I wanted to share with you the code for an application I've created. It can read the number of pages in all the PDF files from one directory.
The question I have is this : does it need more optimisation ? Can I make it work faster ? For now, it is pretty fast, but I feel it can do better.
This is the code in Python.
"""
This module contains a function to count
the total pages for all PDF files in one directory.
"""
#from time import clock as __c #Used for benchmark.
from glob import glob as __g
from re import search as __s
def count( vPath ):
"""
Takes one argument: the path where you want to search the files.
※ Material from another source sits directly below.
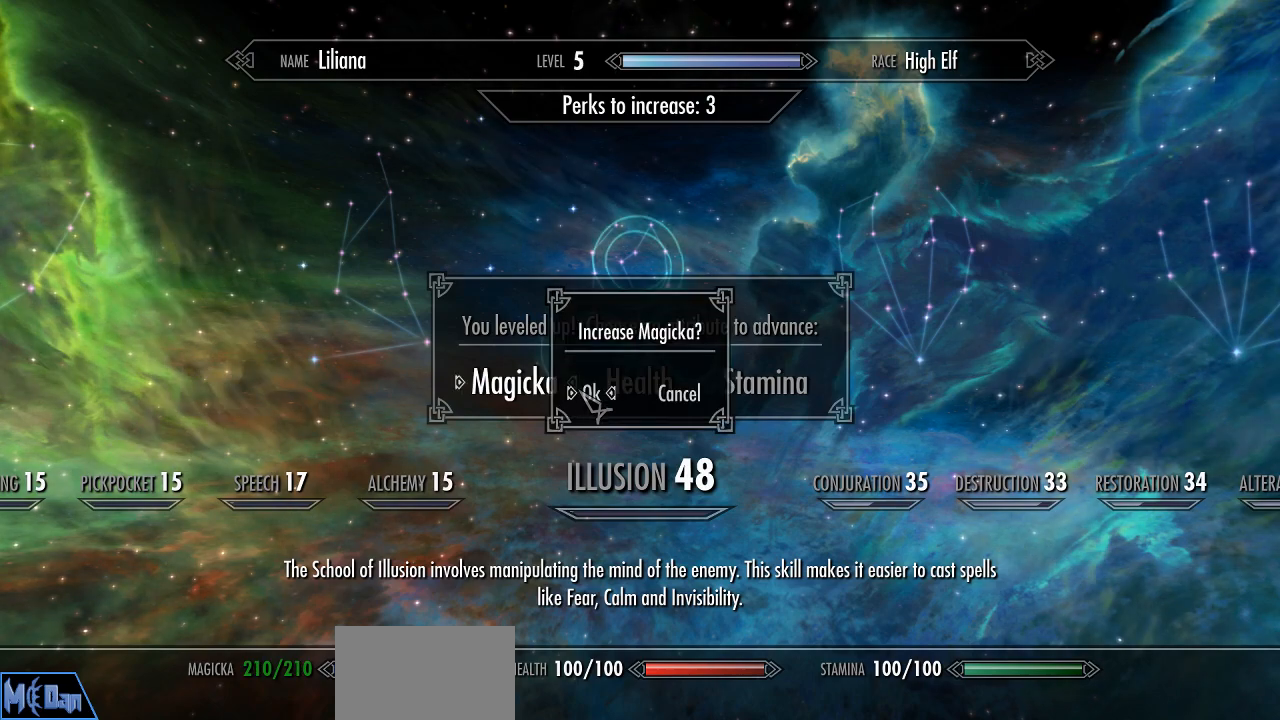
{"keys": [], "mouse": ["left"], "mouse_move": "still", "events": [[50, "mouse_left", "up"], [433, "mouse_left", "down"]]}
Returns a dictionary with the file name and number of pages for each file.
"""
#
#cdef double ti = __c() #Used for benchmark.
#
vPDFfiles = __g( vPath + "\\" + '*.pdf' )
vPages = 0
vMsg = {}
#
for vPDFfile in vPDFfiles:
vFileOpen = open( vPDFfile, 'rb', 1 )
for vLine in vFileOpen.readlines():
if "/Count " in vLine:
vPages = int( __s("/Count \d*", vLine).group()[7:] )
vMsg[vPDFfile] = vPages
vFileOpen.close()
#
#cdef double tf = __c() #Used for benchmark.
#
#print tf-ti
return vMsg
#
I also wrote the code in Cython and this is the code:
"""
This module contains a function to count
the total pages for all PDF files in one directory.
"""
#from time import clock as __c
from glob import glob as __g
from re import search as __s
cdef dict __count( char *vPath ):
#
cdef list vPDFfiles = __g( vPath + "\\" + '*.pdf' )
cdef int vPages = 0
cdef dict vMsg = {}
#
for vPDFfile in vPDFfiles:
vFileOpen = open( vPDFfile, 'rb', 1 )
for vLine in vFileOpen.readlines():
if "/Count " in vLine:
vPages = int( __s("/Count \d*", vLine).group()[7:] )
vMsg[vPDFfile] = vPages
vFileOpen.close()
#
return vMsg
#
def count( vPath ):
"""
Takes one argument: the path where you want to search the files.
Returns a dictionary with the file name and number of pages for each file.
"""
#cdef double ti = __c()
cdef dict v = __count( vPath )
#cdef double tf = __c()
print tf-ti
return v
#
Both work in the same way : you call ' count( 'C:\\Path_to_your_PDF_files' ) '. You should use double backslash in order to be sure it really works. The function returns a dictionary with the name of the PDF as key and the number of pages as value.
So... does anyone find something that could be optimised?